◆ YOUR GOAL: Switch "Avenida" to "Av." throughout the material below and reproduce the lines with no other change. Leave the pictures out of your answer.

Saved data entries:
• • • • •

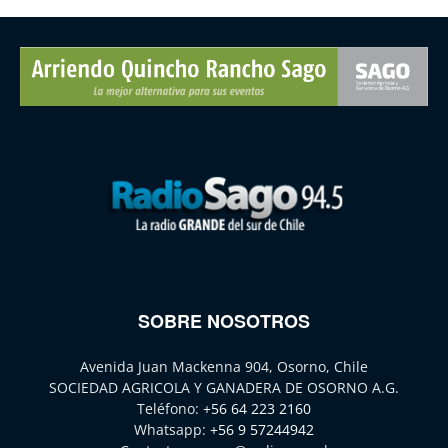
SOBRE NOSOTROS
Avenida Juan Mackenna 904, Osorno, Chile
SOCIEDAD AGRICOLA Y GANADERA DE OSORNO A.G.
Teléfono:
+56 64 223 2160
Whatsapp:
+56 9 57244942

• • • • •

◆ PROBLEM SOLUTION:
SOBRE NOSOTROS
Av. Juan Mackenna 904, Osorno, Chile
SOCIEDAD AGRICOLA Y GANADERA DE OSORNO A.G.
Teléfono:
+56 64 223 2160
Whatsapp:
+56 9 57244942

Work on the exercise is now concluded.